Records from a data collection
* BEGIN *

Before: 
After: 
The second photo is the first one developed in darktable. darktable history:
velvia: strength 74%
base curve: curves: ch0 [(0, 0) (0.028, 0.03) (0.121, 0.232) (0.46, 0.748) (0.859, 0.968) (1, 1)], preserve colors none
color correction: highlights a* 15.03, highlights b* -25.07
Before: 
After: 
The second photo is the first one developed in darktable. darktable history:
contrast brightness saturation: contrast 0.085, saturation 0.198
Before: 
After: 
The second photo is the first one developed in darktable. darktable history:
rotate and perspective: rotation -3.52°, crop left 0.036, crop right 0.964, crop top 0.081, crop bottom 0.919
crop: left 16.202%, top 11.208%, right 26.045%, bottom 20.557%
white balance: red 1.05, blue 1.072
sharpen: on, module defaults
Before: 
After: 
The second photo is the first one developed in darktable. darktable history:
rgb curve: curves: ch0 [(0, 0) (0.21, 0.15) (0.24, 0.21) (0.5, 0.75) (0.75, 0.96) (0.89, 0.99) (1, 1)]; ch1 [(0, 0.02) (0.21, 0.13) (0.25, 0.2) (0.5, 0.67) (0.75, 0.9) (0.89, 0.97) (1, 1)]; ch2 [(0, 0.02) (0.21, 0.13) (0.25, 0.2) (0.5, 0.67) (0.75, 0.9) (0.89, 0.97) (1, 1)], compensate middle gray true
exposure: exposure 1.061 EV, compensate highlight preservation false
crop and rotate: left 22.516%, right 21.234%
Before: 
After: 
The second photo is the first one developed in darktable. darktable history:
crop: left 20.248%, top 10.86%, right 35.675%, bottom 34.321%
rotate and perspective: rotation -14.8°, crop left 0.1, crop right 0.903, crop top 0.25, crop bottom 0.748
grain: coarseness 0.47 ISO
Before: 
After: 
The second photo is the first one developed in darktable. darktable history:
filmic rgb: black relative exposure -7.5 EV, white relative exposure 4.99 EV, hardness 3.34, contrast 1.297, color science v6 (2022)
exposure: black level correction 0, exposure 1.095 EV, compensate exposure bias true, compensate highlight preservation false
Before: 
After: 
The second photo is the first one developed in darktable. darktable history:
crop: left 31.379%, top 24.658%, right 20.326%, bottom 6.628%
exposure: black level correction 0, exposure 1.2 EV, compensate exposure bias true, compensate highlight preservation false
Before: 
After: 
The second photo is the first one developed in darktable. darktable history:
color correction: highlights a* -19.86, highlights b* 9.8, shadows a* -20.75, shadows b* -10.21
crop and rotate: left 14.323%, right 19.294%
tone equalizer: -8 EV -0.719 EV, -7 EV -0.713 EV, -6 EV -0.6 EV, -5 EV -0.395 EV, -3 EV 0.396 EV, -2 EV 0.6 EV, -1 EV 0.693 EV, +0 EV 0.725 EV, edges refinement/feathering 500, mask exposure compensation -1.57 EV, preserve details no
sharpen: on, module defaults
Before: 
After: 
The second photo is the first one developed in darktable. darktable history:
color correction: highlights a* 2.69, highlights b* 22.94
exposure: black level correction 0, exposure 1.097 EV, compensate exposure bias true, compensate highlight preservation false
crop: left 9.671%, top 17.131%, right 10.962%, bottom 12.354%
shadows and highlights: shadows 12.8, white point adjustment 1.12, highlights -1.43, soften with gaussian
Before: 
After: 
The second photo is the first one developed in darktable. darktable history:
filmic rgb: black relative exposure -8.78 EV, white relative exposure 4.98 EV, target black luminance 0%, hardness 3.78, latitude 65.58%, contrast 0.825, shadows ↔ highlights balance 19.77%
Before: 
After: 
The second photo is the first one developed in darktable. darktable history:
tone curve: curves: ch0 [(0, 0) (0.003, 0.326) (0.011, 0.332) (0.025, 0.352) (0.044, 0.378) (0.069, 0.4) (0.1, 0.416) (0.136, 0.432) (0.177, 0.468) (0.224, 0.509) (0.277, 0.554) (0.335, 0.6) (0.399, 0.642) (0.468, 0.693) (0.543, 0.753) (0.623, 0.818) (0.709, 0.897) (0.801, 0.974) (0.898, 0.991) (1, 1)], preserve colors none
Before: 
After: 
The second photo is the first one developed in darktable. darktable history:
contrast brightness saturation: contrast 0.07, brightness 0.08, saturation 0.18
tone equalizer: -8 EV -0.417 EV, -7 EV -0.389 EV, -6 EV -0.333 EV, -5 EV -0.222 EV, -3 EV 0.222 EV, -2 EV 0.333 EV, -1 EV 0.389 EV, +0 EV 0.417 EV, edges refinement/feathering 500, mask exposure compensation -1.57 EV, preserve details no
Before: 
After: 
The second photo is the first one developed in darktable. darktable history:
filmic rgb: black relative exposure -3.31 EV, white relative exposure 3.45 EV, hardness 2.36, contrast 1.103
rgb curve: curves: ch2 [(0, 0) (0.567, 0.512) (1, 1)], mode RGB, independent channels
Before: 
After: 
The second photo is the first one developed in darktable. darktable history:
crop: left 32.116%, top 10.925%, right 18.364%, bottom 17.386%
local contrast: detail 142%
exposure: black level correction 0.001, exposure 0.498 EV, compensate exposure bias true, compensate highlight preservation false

* END *

:: Given task ::
Copy out the lines above exactly as they appear, covering all of the data.

:: Result for this task ::
Before: 
After: 
The second photo is the first one developed in darktable. darktable history:
velvia: strength 74%
base curve: curves: ch0 [(0, 0) (0.028, 0.03) (0.121, 0.232) (0.46, 0.748) (0.859, 0.968) (1, 1)], preserve colors none
color correction: highlights a* 15.03, highlights b* -25.07
Before: 
After: 
The second photo is the first one developed in darktable. darktable history:
contrast brightness saturation: contrast 0.085, saturation 0.198
Before: 
After: 
The second photo is the first one developed in darktable. darktable history:
rotate and perspective: rotation -3.52°, crop left 0.036, crop right 0.964, crop top 0.081, crop bottom 0.919
crop: left 16.202%, top 11.208%, right 26.045%, bottom 20.557%
white balance: red 1.05, blue 1.072
sharpen: on, module defaults
Before: 
After: 
The second photo is the first one developed in darktable. darktable history:
rgb curve: curves: ch0 [(0, 0) (0.21, 0.15) (0.24, 0.21) (0.5, 0.75) (0.75, 0.96) (0.89, 0.99) (1, 1)]; ch1 [(0, 0.02) (0.21, 0.13) (0.25, 0.2) (0.5, 0.67) (0.75, 0.9) (0.89, 0.97) (1, 1)]; ch2 [(0, 0.02) (0.21, 0.13) (0.25, 0.2) (0.5, 0.67) (0.75, 0.9) (0.89, 0.97) (1, 1)], compensate middle gray true
exposure: exposure 1.061 EV, compensate highlight preservation false
crop and rotate: left 22.516%, right 21.234%
Before: 
After: 
The second photo is the first one developed in darktable. darktable history:
crop: left 20.248%, top 10.86%, right 35.675%, bottom 34.321%
rotate and perspective: rotation -14.8°, crop left 0.1, crop right 0.903, crop top 0.25, crop bottom 0.748
grain: coarseness 0.47 ISO
Before: 
After: 
The second photo is the first one developed in darktable. darktable history:
filmic rgb: black relative exposure -7.5 EV, white relative exposure 4.99 EV, hardness 3.34, contrast 1.297, color science v6 (2022)
exposure: black level correction 0, exposure 1.095 EV, compensate exposure bias true, compensate highlight preservation false
Before: 
After: 
The second photo is the first one developed in darktable. darktable history:
crop: left 31.379%, top 24.658%, right 20.326%, bottom 6.628%
exposure: black level correction 0, exposure 1.2 EV, compensate exposure bias true, compensate highlight preservation false
Before: 
After: 
The second photo is the first one developed in darktable. darktable history:
color correction: highlights a* -19.86, highlights b* 9.8, shadows a* -20.75, shadows b* -10.21
crop and rotate: left 14.323%, right 19.294%
tone equalizer: -8 EV -0.719 EV, -7 EV -0.713 EV, -6 EV -0.6 EV, -5 EV -0.395 EV, -3 EV 0.396 EV, -2 EV 0.6 EV, -1 EV 0.693 EV, +0 EV 0.725 EV, edges refinement/feathering 500, mask exposure compensation -1.57 EV, preserve details no
sharpen: on, module defaults
Before: 
After: 
The second photo is the first one developed in darktable. darktable history:
color correction: highlights a* 2.69, highlights b* 22.94
exposure: black level correction 0, exposure 1.097 EV, compensate exposure bias true, compensate highlight preservation false
crop: left 9.671%, top 17.131%, right 10.962%, bottom 12.354%
shadows and highlights: shadows 12.8, white point adjustment 1.12, highlights -1.43, soften with gaussian
Before: 
After: 
The second photo is the first one developed in darktable. darktable history:
filmic rgb: black relative exposure -8.78 EV, white relative exposure 4.98 EV, target black luminance 0%, hardness 3.78, latitude 65.58%, contrast 0.825, shadows ↔ highlights balance 19.77%
Before: 
After: 
The second photo is the first one developed in darktable. darktable history:
tone curve: curves: ch0 [(0, 0) (0.003, 0.326) (0.011, 0.332) (0.025, 0.352) (0.044, 0.378) (0.069, 0.4) (0.1, 0.416) (0.136, 0.432) (0.177, 0.468) (0.224, 0.509) (0.277, 0.554) (0.335, 0.6) (0.399, 0.642) (0.468, 0.693) (0.543, 0.753) (0.623, 0.818) (0.709, 0.897) (0.801, 0.974) (0.898, 0.991) (1, 1)], preserve colors none
Before: 
After: 
The second photo is the first one developed in darktable. darktable history:
contrast brightness saturation: contrast 0.07, brightness 0.08, saturation 0.18
tone equalizer: -8 EV -0.417 EV, -7 EV -0.389 EV, -6 EV -0.333 EV, -5 EV -0.222 EV, -3 EV 0.222 EV, -2 EV 0.333 EV, -1 EV 0.389 EV, +0 EV 0.417 EV, edges refinement/feathering 500, mask exposure compensation -1.57 EV, preserve details no
Before: 
After: 
The second photo is the first one developed in darktable. darktable history:
filmic rgb: black relative exposure -3.31 EV, white relative exposure 3.45 EV, hardness 2.36, contrast 1.103
rgb curve: curves: ch2 [(0, 0) (0.567, 0.512) (1, 1)], mode RGB, independent channels
Before: 
After: 
The second photo is the first one developed in darktable. darktable history:
crop: left 32.116%, top 10.925%, right 18.364%, bottom 17.386%
local contrast: detail 142%
exposure: black level correction 0.001, exposure 0.498 EV, compensate exposure bias true, compensate highlight preservation false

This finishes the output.